Perlambatan ekonomi global turut berdampak pada kondisi ekonomi rumah tangga di Indonesia. Ancaman Pemutusan Hubungan Kerja (PHK) massal semakin meningkat, membuat masyarakat semakin khawatir akan kemampuan mereka dalam memenuhi kebutuhan hidup sehari-hari, termasuk kewajiban pembayaran utang.
Achmad Nur Hidayat, ekonom dan pakar kebijakan publik dari UPN Veteran Jakarta, mengungkapkan kekhawatiran akan potensi krisis sosial yang mengintai. Menurunnya daya beli masyarakat dan kesulitan membayar utang menjadi indikator utama yang perlu diwaspadai.

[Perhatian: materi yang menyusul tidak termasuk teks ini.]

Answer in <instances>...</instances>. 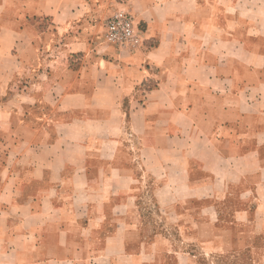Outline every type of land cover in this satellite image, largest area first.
Listing matches in <instances>:
<instances>
[{"label": "crops", "instance_id": "obj_1", "mask_svg": "<svg viewBox=\"0 0 264 264\" xmlns=\"http://www.w3.org/2000/svg\"><path fill=\"white\" fill-rule=\"evenodd\" d=\"M125 7L132 53L98 35ZM261 188L264 0H0V264L163 261L146 193L197 233Z\"/></svg>", "mask_w": 264, "mask_h": 264}, {"label": "rangeland", "instance_id": "obj_2", "mask_svg": "<svg viewBox=\"0 0 264 264\" xmlns=\"http://www.w3.org/2000/svg\"><path fill=\"white\" fill-rule=\"evenodd\" d=\"M250 8L262 16V2H252ZM139 28L143 43L135 49L108 42L103 36L102 23L98 35L105 46H112L120 51L132 53L144 45L140 24ZM46 47L48 50L41 56L44 65H46L43 66L45 69L40 71L42 66H37V70L27 68L25 73H21L26 81L21 84L20 88L22 86L29 87L28 81L38 77V75L46 74V70H50L49 68L46 69V67H50V62L53 59H62L65 54L60 51L51 52L49 46ZM260 47H262V43H260ZM238 54L235 51V55ZM32 57L34 56L31 55L30 57L29 53V58ZM37 60L39 61V58ZM18 88L19 85L14 82L12 91H18ZM150 187L148 184L146 192L150 190ZM253 191L259 190L253 189ZM262 192V188L260 195L258 192H250V194L244 195V199L238 196L217 197L218 210L215 213L213 211L212 214L203 213V215H208L210 219L212 218L209 221L215 225L200 227L197 233L195 232L196 229L184 226L186 223L183 218L184 215L170 210L166 211L156 197L146 193L142 199V204L146 208V215L150 220L148 233L163 238V242L159 245L169 251V257L166 256L163 261L158 258L157 262L152 257L150 263L264 264V194L262 195Z\"/></svg>", "mask_w": 264, "mask_h": 264}, {"label": "built area", "instance_id": "obj_3", "mask_svg": "<svg viewBox=\"0 0 264 264\" xmlns=\"http://www.w3.org/2000/svg\"><path fill=\"white\" fill-rule=\"evenodd\" d=\"M101 23L103 36L110 43L130 49H135L143 43L139 24L131 8L116 9L107 14Z\"/></svg>", "mask_w": 264, "mask_h": 264}]
</instances>
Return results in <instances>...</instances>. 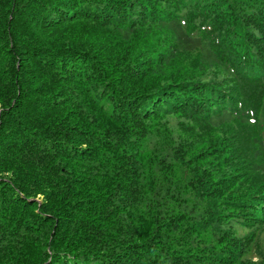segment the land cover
Here are the masks:
<instances>
[{
	"label": "trees",
	"instance_id": "trees-1",
	"mask_svg": "<svg viewBox=\"0 0 264 264\" xmlns=\"http://www.w3.org/2000/svg\"><path fill=\"white\" fill-rule=\"evenodd\" d=\"M0 264H264V0H0Z\"/></svg>",
	"mask_w": 264,
	"mask_h": 264
}]
</instances>
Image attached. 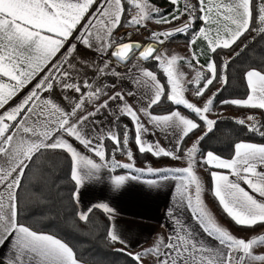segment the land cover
<instances>
[{
  "label": "snow or ice",
  "instance_id": "snow-or-ice-1",
  "mask_svg": "<svg viewBox=\"0 0 264 264\" xmlns=\"http://www.w3.org/2000/svg\"><path fill=\"white\" fill-rule=\"evenodd\" d=\"M167 2L168 15L150 0H0V246L9 248L0 264H102L82 260L64 239L21 222L22 206H46L53 190L60 195L62 178L72 186L76 219L87 224L95 210L107 214L106 246L122 245L112 250L133 264H144V257H151L150 264H264V233L238 237L221 226L205 206V182L197 173V165L208 170L213 199L235 226L264 227V143L240 139L229 157L201 150L217 130L219 120L210 114L229 86L230 66L264 41V0ZM182 20L170 30L148 27L149 21ZM198 22L203 26L194 29ZM121 27L134 32L114 35ZM141 29L149 33L143 39L155 45L130 42L143 35ZM180 34H190L188 56L165 47ZM200 39L211 54L206 65L192 50ZM78 46L99 62L79 59ZM182 64L194 73L191 79ZM233 78L244 86V98L223 99L220 105L264 116V59L237 68ZM57 92L63 104L53 98ZM188 92L202 105L187 99ZM165 104L173 107L163 110ZM234 123L264 138V120L256 115ZM157 132L171 136L174 149L147 139ZM130 140L140 156L186 161V166L139 167ZM117 153L126 154L127 162L116 159ZM117 169L128 174H115ZM146 174L155 177L142 181L149 187L175 182L166 210L171 223L166 237L158 234L150 247L133 252L115 224V210L107 203L83 207L82 191L107 182L119 192ZM183 211L190 212L199 231L181 218Z\"/></svg>",
  "mask_w": 264,
  "mask_h": 264
},
{
  "label": "trees",
  "instance_id": "trees-1",
  "mask_svg": "<svg viewBox=\"0 0 264 264\" xmlns=\"http://www.w3.org/2000/svg\"><path fill=\"white\" fill-rule=\"evenodd\" d=\"M155 2L161 3V5H163V7H160L164 10V15H167L172 9V6L167 2V0H150V3L152 4ZM192 2L195 3L196 0H192ZM184 19L186 20L187 17H185ZM199 27H201V23L199 22L194 25V29H198ZM122 29H125V27H121L118 31ZM178 37L183 38L184 43L187 44V41L190 38V34L188 36L180 34L178 35ZM262 46H264V41H257L245 55H242L240 57L239 61L230 66L229 86L217 98V102L214 107L217 112L220 110L229 109L230 111H237L240 116L242 115L245 117L251 114L256 115L258 120H264V116L260 114L259 110L249 111L234 106H223L219 103V101L223 99L244 98V86L238 79L233 78V76L235 75V70L237 68H246L252 65L253 61L258 62L261 59H264V52L260 51ZM221 55L226 56L228 55V53L225 52ZM216 59L219 62V57H216ZM241 61H243L244 63L241 64ZM146 65L147 67L152 69L151 63H146ZM219 86V84L216 85V87ZM215 90V87L212 88V91ZM172 107L173 106L171 105L165 104L163 106V110H168ZM181 110L187 113L186 110L182 108ZM157 113L162 114V109L158 108ZM215 119L219 120L217 130L214 135L210 136L202 143V151H213L214 153L221 155L222 157H229L232 153L231 145L235 141L246 139L249 142L252 141L264 143V138L260 137L257 134H252L243 130L241 126L234 123L235 119L232 117L217 116ZM122 122L128 123L127 118H122ZM261 130H264V128H262ZM199 135L200 133L197 132L196 135L192 136L191 139H188L182 147L186 149L188 144ZM105 143L106 147L111 149V143L107 141ZM129 147L132 148L134 157L137 158L136 161L140 163H144L146 161L155 163L168 161L171 159H157L151 154H144L143 156H140L132 140H130L129 142ZM122 155L123 154L117 153L116 158H119ZM123 171L126 170H118V172ZM25 184L27 185V181L25 182ZM60 184V195L57 196L55 190H53L52 199L48 201L46 206H42L40 208H35L32 206H22L23 210L20 212L21 222L33 225L41 231L55 234L58 236V238L64 239L70 244V246L74 247L77 255L84 261L91 262L93 260H99L102 261V264H133L129 257L124 256L120 253H116L112 250L113 248H120L118 244L106 246L103 233L108 224L107 214H104L101 210L97 209L91 215L90 220L87 224L78 221V219H76L74 215L76 209L70 203L72 186L66 179L63 178L60 180ZM227 220L230 221L228 218Z\"/></svg>",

Kenaikan Kredit Macet dan Ancaman Krisis Sosial
Pertanyaan sederhana namun krusial kini muncul: Apakah masyarakat masih mampu membayar utangnya? Data Bank Indonesia (BI) dan Otoritas Jasa Keuangan (OJK) menunjukkan peningkatan kredit macet atau Non-Performing Loan (NPL) nasional.
NPL nasional meningkat dari 2,08 persen pada akhir 2024 menjadi 2,24 persen pada April 2025. Kenaikan ini terjadi meskipun penyaluran kredit perbankan melambat, menunjukkan memburuknya kemampuan bayar debitur.
Achmad mencatat gejala penurunan kualitas ekonomi rumah tangga semakin terlihat. Usaha kecil menengah (UKM) yang dulunya produktif kini mulai kesulitan akibat lesunya pasar. Keluarga yang sebelumnya mampu membayar cicilan utang pun mulai mengalami keterlambatan pembayaran.
Kondisi Kredit UMKM dan Rumah Tangga
Kondisi kredit sektor UMKM dan rumah tangga menjadi perhatian utama. NPL UMKM stagnan tinggi di kisaran 4 persen selama setahun terakhir.
Segmen UMKM menengah bahkan mencatatkan NPL tertinggi mencapai 5,19 persen. Sementara itu, NPL kredit rumah tangga naik dari 1,99 persen menjadi 2,33 persen.
Kredit Pemilikan Rumah (KPR) mengalami peningkatan yang lebih signifikan, melonjak hingga 3,07 persen. Kondisi ini menunjukkan bahwa kemampuan bayar debitur terus memburuk, bahkan ketika bank semakin berhati-hati dalam penyaluran kredit.
Tekanan Ganda dan Bom Waktu Ekonomi
Tekanan ekonomi yang dihadapi rakyat datang dari dua sisi: produksi dan konsumsi. Dari sisi produksi, UMKM dan industri padat karya mengalami penurunan permintaan.
Hal ini disebabkan oleh lesunya pasar domestik dan ekspor. Sementara itu, dari sisi konsumsi, rumah tangga dihadapkan pada inflasi, kenaikan biaya hidup, dan stagnasi pendapatan.
Gabungan faktor tersebut menciptakan bom waktu ekonomi. Pendapatan yang menyusut, utang yang bertambah, dan kemampuan bayar yang merosot berpotensi memicu guncangan sistem perbankan jika terjadi secara masif.
Ketidakpastian kerja akibat PHK atau kontrak kerja yang tidak diperpanjang semakin memperparah situasi. Banyak masyarakat yang terpaksa menggunakan tabungan untuk bertahan hidup. Ketika tabungan habis, utang pun menumpuk.
Situasi ini menciptakan lingkaran setan yang berbahaya bagi stabilitas ekonomi dan sosial Indonesia. Perhatian dan langkah-langkah strategis dari pemerintah sangat dibutuhkan untuk mencegah potensi krisis sosial yang lebih besar.
Kondisi ini menjadi peringatan dini bagi pemerintah dan otoritas terkait untuk segera mengambil langkah-langkah antisipatif guna mengurangi dampak negatif dari perlambatan ekonomi dan mencegah terjadinya krisis sosial yang lebih meluas.